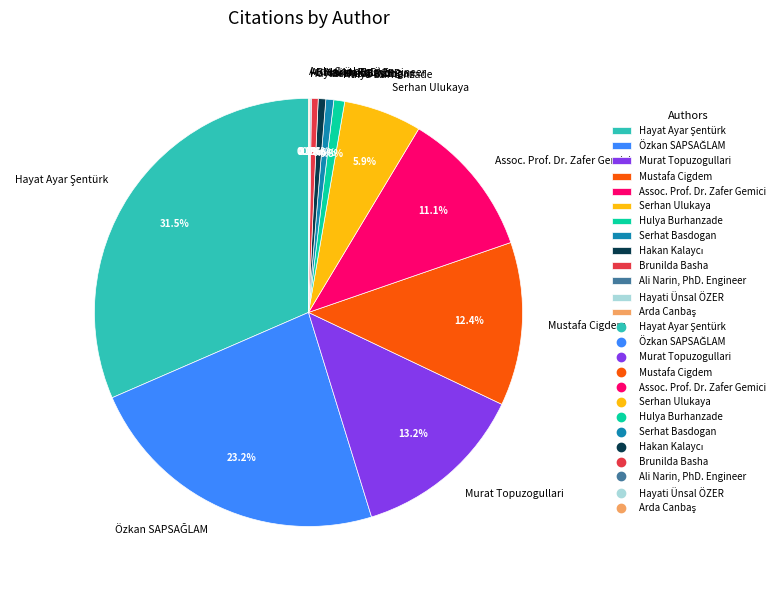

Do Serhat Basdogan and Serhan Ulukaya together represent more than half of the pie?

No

------------------------------------------------------------

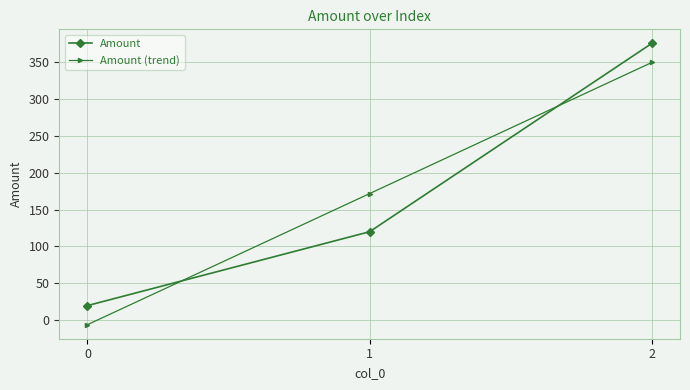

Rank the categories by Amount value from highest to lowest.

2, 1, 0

------------------------------------------------------------

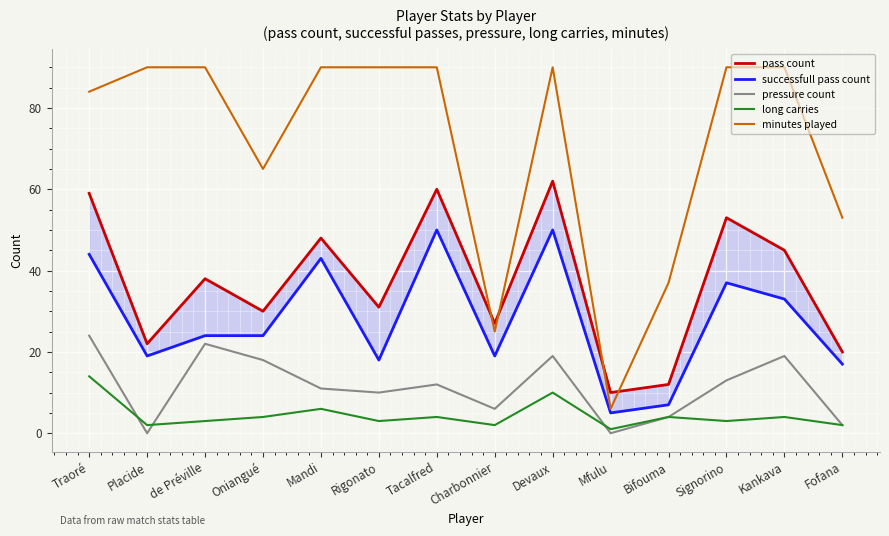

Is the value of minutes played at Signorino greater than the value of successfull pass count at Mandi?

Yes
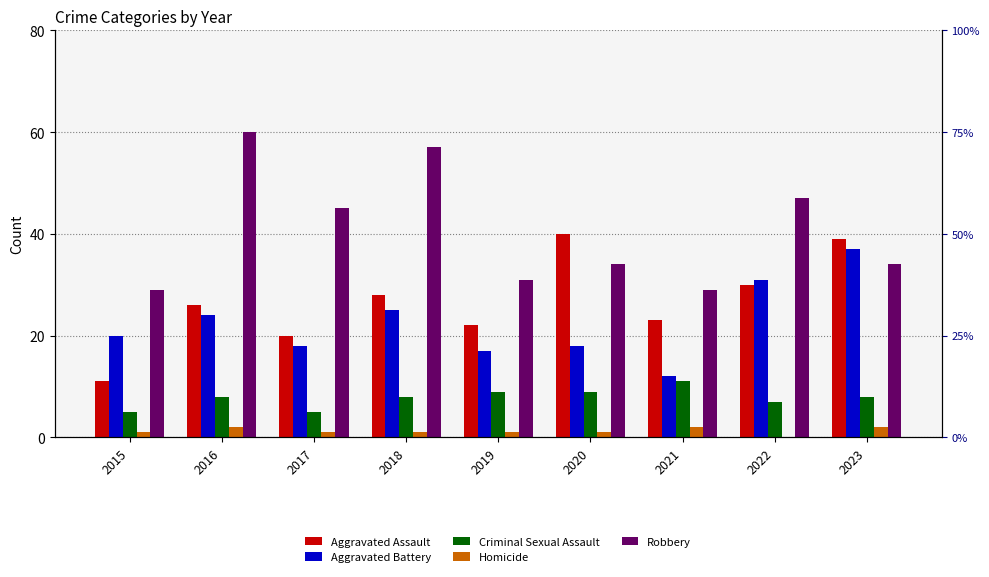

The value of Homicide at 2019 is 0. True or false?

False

------------------------------------------------------------

Your objective
Pull out each line of the material above that contains the word "than", copying every such line in full.

Reply
Do Serhat Basdogan and Serhan Ulukaya together represent more than half of the pie?
Is the value of minutes played at Signorino greater than the value of successfull pass count at Mandi?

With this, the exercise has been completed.